Despite a body of evidence supporting the deleterious health risks associated with tobacco use, a vast number of people continue to smoke and consequently suffer from tobacco-related ailments. In order to fully understand the role of smoking in the onset and advancement of many of its associated disease states, we have initiated a research program to study the role of long-lived nicotine metabolites in disease. Specifically, we have examined the role of nornicotine, a primary nicotine metabolite possessing sufficient reactivity to participate in the aberrant glycation of proteins. Protein glycation, the process by which glucose covalently modifies the amino acid side chains of proteins, has been linked to a variety of pathological disease states in the past twenty years. These diseases, including diabetes, cancer, atherosclerosis and Alzheimer disease, all possess distinct chemical consequences resulting from biological exposure to the products of protein glycation, termed Advanced Glycation Endproducts (AGE’s).

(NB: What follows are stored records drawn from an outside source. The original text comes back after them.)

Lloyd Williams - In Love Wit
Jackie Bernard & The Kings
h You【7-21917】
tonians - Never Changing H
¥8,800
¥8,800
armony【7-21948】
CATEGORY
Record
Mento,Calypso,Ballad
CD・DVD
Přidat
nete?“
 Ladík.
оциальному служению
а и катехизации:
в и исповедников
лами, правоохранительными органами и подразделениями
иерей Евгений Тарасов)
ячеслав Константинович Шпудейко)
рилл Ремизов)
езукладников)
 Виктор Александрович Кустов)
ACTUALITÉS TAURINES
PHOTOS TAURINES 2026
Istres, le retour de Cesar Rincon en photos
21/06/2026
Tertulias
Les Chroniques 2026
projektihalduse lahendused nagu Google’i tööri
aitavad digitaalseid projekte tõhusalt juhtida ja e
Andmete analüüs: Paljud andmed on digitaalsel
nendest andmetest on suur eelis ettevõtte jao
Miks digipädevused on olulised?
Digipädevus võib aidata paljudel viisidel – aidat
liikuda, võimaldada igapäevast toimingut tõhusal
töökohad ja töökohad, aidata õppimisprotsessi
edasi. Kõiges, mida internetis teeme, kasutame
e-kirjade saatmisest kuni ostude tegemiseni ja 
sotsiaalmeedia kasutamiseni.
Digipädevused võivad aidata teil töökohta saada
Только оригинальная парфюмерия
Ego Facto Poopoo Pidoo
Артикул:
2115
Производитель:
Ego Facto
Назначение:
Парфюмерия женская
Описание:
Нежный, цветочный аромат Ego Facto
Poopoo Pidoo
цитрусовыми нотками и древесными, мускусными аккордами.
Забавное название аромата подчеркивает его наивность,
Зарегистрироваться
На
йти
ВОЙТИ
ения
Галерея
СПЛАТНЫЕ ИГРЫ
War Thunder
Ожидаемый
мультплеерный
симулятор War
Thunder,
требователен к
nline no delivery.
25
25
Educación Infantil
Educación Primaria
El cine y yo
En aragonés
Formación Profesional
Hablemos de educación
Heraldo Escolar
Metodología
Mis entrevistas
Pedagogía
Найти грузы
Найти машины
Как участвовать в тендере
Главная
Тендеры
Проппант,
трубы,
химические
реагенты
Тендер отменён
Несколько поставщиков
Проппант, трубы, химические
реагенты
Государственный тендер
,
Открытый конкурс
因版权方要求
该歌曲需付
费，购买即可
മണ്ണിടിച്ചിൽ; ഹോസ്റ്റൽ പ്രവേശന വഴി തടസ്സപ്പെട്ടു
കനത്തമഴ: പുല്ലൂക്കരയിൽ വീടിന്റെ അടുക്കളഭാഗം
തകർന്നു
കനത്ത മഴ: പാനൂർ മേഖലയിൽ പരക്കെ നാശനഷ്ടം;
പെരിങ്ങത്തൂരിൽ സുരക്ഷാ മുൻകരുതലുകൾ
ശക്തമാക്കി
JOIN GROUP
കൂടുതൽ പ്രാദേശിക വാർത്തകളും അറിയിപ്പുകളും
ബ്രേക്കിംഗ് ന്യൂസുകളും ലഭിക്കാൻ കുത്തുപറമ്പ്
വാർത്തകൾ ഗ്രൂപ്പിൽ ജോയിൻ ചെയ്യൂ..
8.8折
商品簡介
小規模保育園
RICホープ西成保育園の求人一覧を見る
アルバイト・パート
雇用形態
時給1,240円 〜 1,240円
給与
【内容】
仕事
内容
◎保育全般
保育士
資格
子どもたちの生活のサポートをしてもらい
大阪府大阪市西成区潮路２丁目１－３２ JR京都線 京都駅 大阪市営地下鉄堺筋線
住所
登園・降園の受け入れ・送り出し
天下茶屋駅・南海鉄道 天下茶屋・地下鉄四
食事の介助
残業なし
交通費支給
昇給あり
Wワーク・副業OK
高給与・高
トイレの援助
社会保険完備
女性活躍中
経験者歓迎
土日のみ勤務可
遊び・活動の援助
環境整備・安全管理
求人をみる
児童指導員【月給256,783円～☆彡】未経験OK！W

Recently, we have shown that nornicotine, a minor tobacco alkaloid and psychoactive nicotine metabolite with an extended half-life, is a viable aqueous aldol catalyst. Our extended studies into this process have shown that the reaction employs an enamine intermediate. This unique and heretofore undetected ability of a metabolite to form enamine structures under aqueous conditions led us to consider other physiologically relevant chemical reactions that make use of similar intermediates. The Amadori rearrangement fit these requirements and we hypothesized that nornicotine should form the corresponding Amadori product upon incubation with glucose under physiologically relevant conditions.

We have discovered that a nornicotine-based glycation product can form in vitro, and developed a sensitive immunoassay that facilitates the detection of this product. A series of plasma samples acquired from human smokers and non-smokers revealed that the plasma of smokers contained a larger concentration of proteins that had become specifically modified by nornicotine. Furthermore, additional studies into this process demonstrated that nornicotine is also capable of modifying commonly prescribed steroids, such as cortisone, altering the chemical nature of steroidal drugs in a potentially adverse manner.

Our findings have shown a direct link between tobacco abuse and the development of AGE’s, a class of compounds implicated in a number of disease states. Furthermore, the fact that nornicotine can modify commonly used steroids demonstrates a potentially unrecognized pathway for drug interactions. Ongoing research aims to assess the pathological role of these nornicotine-derived AGE’s in specific disease states including Alzheimer’s disease. Also, we have extended our studies to other nitrogenous drugs of abuse such as methamphetamine and recently demonstrated that methamphetamine-based protein glycation leads to a detectable immune response in mice.

The origin of Alzheimer’s disease has been subjected to an intense amount of examination, however a clear conclusion as to the nature of this crippling disease has yet to be identified. What is readily accepted is that a definitive marker of this disease is the aggregation of the amyloid ?-peptide (A?) into neuritic plaques. The recent observation that nicotine exposure leads to delayed onset of Alzheimer’s disease has stimulated a flurry of research into the nature of this neuroprotective effect. This phenomenon has been debated, but no consensus has been reached and while these studies have targeted nicotine, the primary alkaloid in tobacco, few studies have considered the physiological role of nicotine metabolites in disease states.